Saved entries
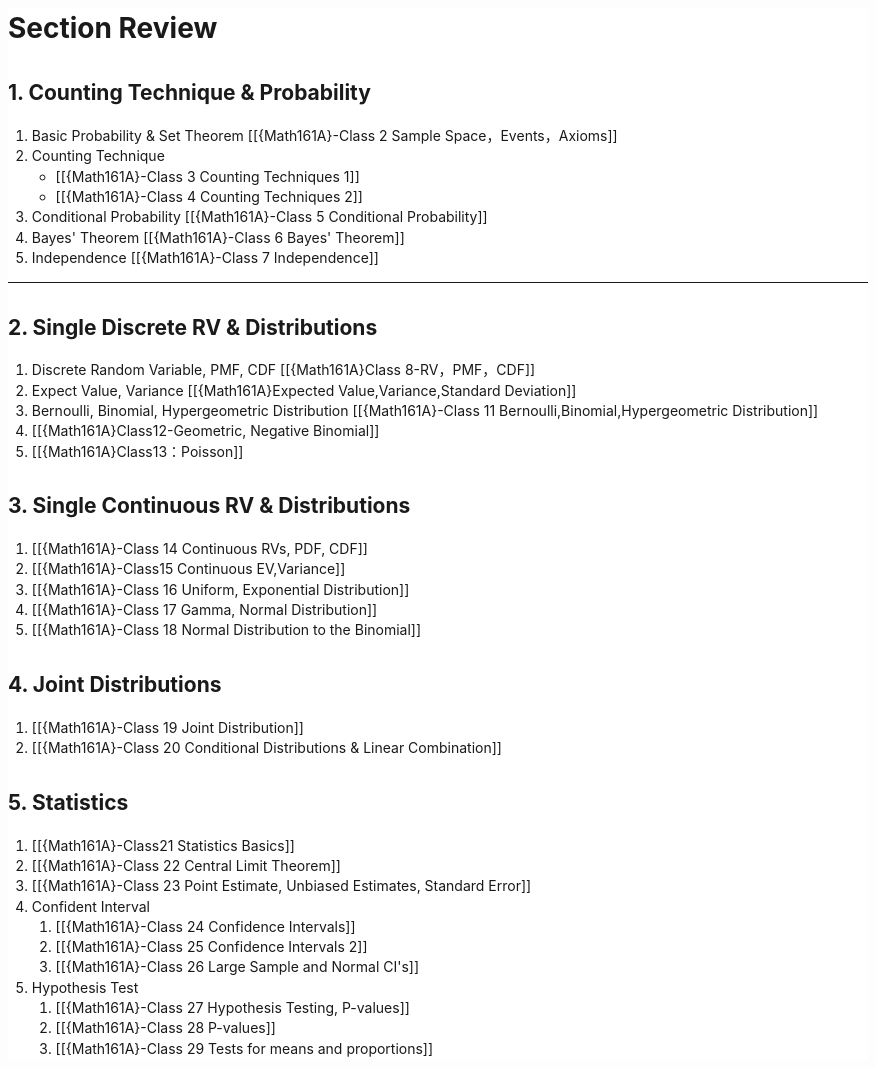 

# Section Review
## 1. Counting Technique & Probability
1. Basic Probability & Set Theorem [[{Math161A}-Class 2 Sample Space，Events，Axioms]]
2. Counting Technique 
	- [[{Math161A}-Class 3 Counting Techniques 1]]
	- [[{Math161A}-Class 4 Counting Techniques 2]]
3. Conditional Probability [[{Math161A}-Class 5 Conditional Probability]]
4. Bayes' Theorem [[{Math161A}-Class 6 Bayes' Theorem]]
5. Independence [[{Math161A}-Class 7 Independence]]
---
## 2. Single Discrete RV & Distributions
1. Discrete Random Variable, PMF, CDF [[{Math161A}Class 8-RV，PMF，CDF]]
2. Expect Value, Variance [[{Math161A}Expected Value,Variance,Standard Deviation]]
3. Bernoulli, Binomial, Hypergeometric Distribution [[{Math161A}-Class 11 Bernoulli,Binomial,Hypergeometric Distribution]]
4. [[{Math161A}Class12-Geometric, Negative Binomial]]
5. [[{Math161A}Class13：Poisson]]
## 3. Single Continuous RV & Distributions
1. [[{Math161A}-Class 14 Continuous RVs, PDF, CDF]]
2. [[{Math161A}-Class15 Continuous EV,Variance]]
3. [[{Math161A}-Class 16 Uniform, Exponential Distribution]]
4. [[{Math161A}-Class 17 Gamma, Normal Distribution]]
5. [[{Math161A}-Class 18 Normal Distribution to the Binomial]]
## 4. Joint Distributions
1. [[{Math161A}-Class 19 Joint Distribution]]
2. [[{Math161A}-Class 20 Conditional Distributions & Linear Combination]]
## 5. Statistics
1. [[{Math161A}-Class21 Statistics Basics]]
2. [[{Math161A}-Class 22 Central Limit Theorem]]
3. [[{Math161A}-Class 23 Point Estimate, Unbiased Estimates, Standard Error]]
4. Confident Interval
	1. [[{Math161A}-Class 24 Confidence Intervals]]
	2. [[{Math161A}-Class 25 Confidence Intervals 2]]
	3. [[{Math161A}-Class 26 Large Sample and Normal CI's]]
5. Hypothesis Test
	1. [[{Math161A}-Class 27 Hypothesis Testing,  P-values]]
	2. [[{Math161A}-Class 28 P-values]]
	3. [[{Math161A}-Class 29 Tests for means and proportions]]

## About this exercise
An exact copy of the records above is needed, with the pictures removed.

## Response
# Section Review
## 1. Counting Technique & Probability
1. Basic Probability & Set Theorem [[{Math161A}-Class 2 Sample Space，Events，Axioms]]
2. Counting Technique 
	- [[{Math161A}-Class 3 Counting Techniques 1]]
	- [[{Math161A}-Class 4 Counting Techniques 2]]
3. Conditional Probability [[{Math161A}-Class 5 Conditional Probability]]
4. Bayes' Theorem [[{Math161A}-Class 6 Bayes' Theorem]]
5. Independence [[{Math161A}-Class 7 Independence]]
---
## 2. Single Discrete RV & Distributions
1. Discrete Random Variable, PMF, CDF [[{Math161A}Class 8-RV，PMF，CDF]]
2. Expect Value, Variance [[{Math161A}Expected Value,Variance,Standard Deviation]]
3. Bernoulli, Binomial, Hypergeometric Distribution [[{Math161A}-Class 11 Bernoulli,Binomial,Hypergeometric Distribution]]
4. [[{Math161A}Class12-Geometric, Negative Binomial]]
5. [[{Math161A}Class13：Poisson]]
## 3. Single Continuous RV & Distributions
1. [[{Math161A}-Class 14 Continuous RVs, PDF, CDF]]
2. [[{Math161A}-Class15 Continuous EV,Variance]]
3. [[{Math161A}-Class 16 Uniform, Exponential Distribution]]
4. [[{Math161A}-Class 17 Gamma, Normal Distribution]]
5. [[{Math161A}-Class 18 Normal Distribution to the Binomial]]
## 4. Joint Distributions
1. [[{Math161A}-Class 19 Joint Distribution]]
2. [[{Math161A}-Class 20 Conditional Distributions & Linear Combination]]
## 5. Statistics
1. [[{Math161A}-Class21 Statistics Basics]]
2. [[{Math161A}-Class 22 Central Limit Theorem]]
3. [[{Math161A}-Class 23 Point Estimate, Unbiased Estimates, Standard Error]]
4. Confident Interval
	1. [[{Math161A}-Class 24 Confidence Intervals]]
	2. [[{Math161A}-Class 25 Confidence Intervals 2]]
	3. [[{Math161A}-Class 26 Large Sample and Normal CI's]]
5. Hypothesis Test
	1. [[{Math161A}-Class 27 Hypothesis Testing,  P-values]]
	2. [[{Math161A}-Class 28 P-values]]
	3. [[{Math161A}-Class 29 Tests for means and proportions]]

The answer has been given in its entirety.